Fig. 3. SARS_dn5 elicits two distinct antibody populations targeting the S1 domain of MERS_S-2P.

a–c To elucidate cross-reactive domain specificity, SARS-1_dn5 sera was depleted with MERS_S-2P and its domains, S1, SS, and RBD, then screened for residual binding to a SARS-1_S-2P, b SARS-2_S-2P, and c MERS_S-2P. d–g Mice immunized with SARS-1_dn5 were terminally bled and serum was pooled, IgG-purified and digested to Fabs. Immunocomplexes of SARS-1_dn5-elicited Fabs bound to MERS_S-2P were imaged with negative stain EM. d, e Squares are magnified views of Fabs bound within the image. Scale bars correspond to 100 nm (representative image) and 20 nm (2D classes). Arrows point to Fabs bound to the top or side of MERS_S-2P. f, g 3D map reconstruction was generated from NSEM and overlayed with structures of MERS_S-2P and MERS-specific mAb G2. a–c Boxes and horizontal bars denote the IQR and medians, respectively. Whisker endpoints are equal to the minimum and maximum values. Circles denote each individual animal. Statistical analysis was performed using the nonparametric Kruskal–Wallis test with Dunn’s multiple comparisons. **P < 0.01, ***P < 0.001, ****P < 0.0001. EMPEM was performed once.

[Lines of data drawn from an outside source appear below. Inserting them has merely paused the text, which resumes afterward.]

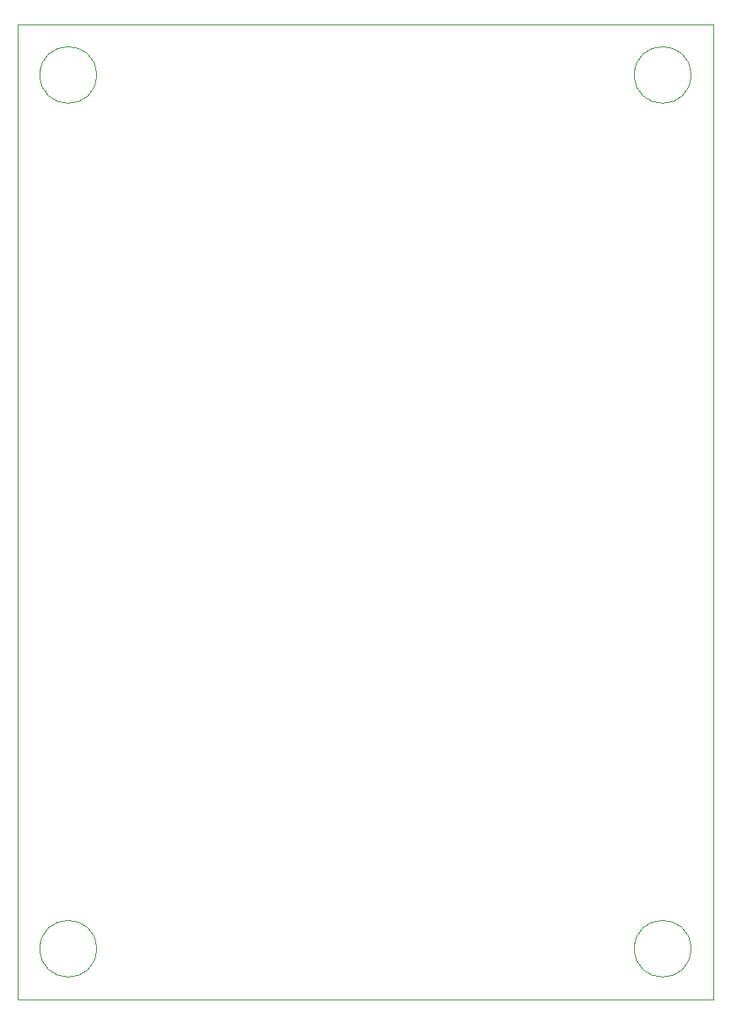
<source format=gm1>
%TF.GenerationSoftware,KiCad,Pcbnew,(5.1.12)-1*%
%TF.CreationDate,2021-11-21T15:36:10-08:00*%
%TF.ProjectId,VCF,5643462e-6b69-4636-9164-5f7063625858,rev?*%
%TF.SameCoordinates,Original*%
%TF.FileFunction,Profile,NP*%
%FSLAX46Y46*%
G04 Gerber Fmt 4.6, Leading zero omitted, Abs format (unit mm)*
G04 Created by KiCad (PCBNEW (5.1.12)-1) date 2021-11-21 15:36:10*
%MOMM*%
%LPD*%
G01*
G04 APERTURE LIST*
%TA.AperFunction,Profile*%
%ADD10C,0.050000*%
%TD*%
G04 APERTURE END LIST*
D10*
X125730000Y-129540000D02*
X55880000Y-129540000D01*
X55880000Y-31750000D02*
X125730000Y-31750000D01*
X63799806Y-36830000D02*
G75*
G03*
X63799806Y-36830000I-2839806J0D01*
G01*
X63799806Y-124460000D02*
G75*
G03*
X63799806Y-124460000I-2839806J0D01*
G01*
X123489806Y-36830000D02*
G75*
G03*
X123489806Y-36830000I-2839806J0D01*
G01*
X123489806Y-124460000D02*
G75*
G03*
X123489806Y-124460000I-2839806J0D01*
G01*
X55880000Y-129540000D02*
X55880000Y-31750000D01*
X125730000Y-31750000D02*
X125730000Y-129540000D01*
M02*

</source>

Fig. 4. b-mosaic particles elicit broad antibody responses.

a Groups of 10 female BALB/cJ mice were immunized twice with β-CoV mosaic_I53_dn5, MERS_I53_dn5, SARS-1_I53_dn5, SARS-2_I53_dn5, HKU1_I53_dn5, or OC43_I53_dn5 to compare antibody responses elicited from co-display and monotypic display of each spike. Control mice were immunized with H1_I53_dn5. Mice were bled at week 5 for serology. b–h Sera were screened by ELISA for IgG binding to each strain. Boxes and horizontal bars denote the IQR and medians, respectively. Whisker endpoints are equal to the minimum and maximum values. Circles denote each individual animal. Immune profiling in BALB/cJ performed once.

Fig. 5. β-CoV mosaic particles protect against lethal MERS-CoV challenge.

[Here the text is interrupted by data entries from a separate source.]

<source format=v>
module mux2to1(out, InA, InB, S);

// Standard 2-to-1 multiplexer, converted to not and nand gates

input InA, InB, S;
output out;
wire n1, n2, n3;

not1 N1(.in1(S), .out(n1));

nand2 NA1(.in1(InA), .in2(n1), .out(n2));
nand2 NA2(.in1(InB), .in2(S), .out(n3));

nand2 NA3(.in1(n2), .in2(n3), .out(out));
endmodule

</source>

288/330^+/+ mice were immunized twice with 10 µg of the specified nanoparticle or soluble trimer. Control mice were immunized with H1_dn5. 4 weeks post-boost, mice were challenged with a lethal dose, 5 × 10⁵ plaque-forming units (p.f.u.) of maM35c4 MERS-CoV. a Following challenge, mice were monitored for weight loss. b, c 5 days post challenge, b lung discoloration (scored as: 0 = no discoloration, 4 = severe discoloration in all lobes) and c lung viral titers were assessed. All groups were compared with H1_dn5 control mice by Kruskal–Wallis analysis of variance (ANOVA) with Dunn’s multiple comparisons test; in (a), the comparison was made at each day post-challenge. *P < 0.05, **P < 0.01. Data depict mean ± s.d. in (a, b) or GMT ± geometric s.d. in (c). In (c), the dotted line represents the assay limit of detection. Challenge experiments were performed once.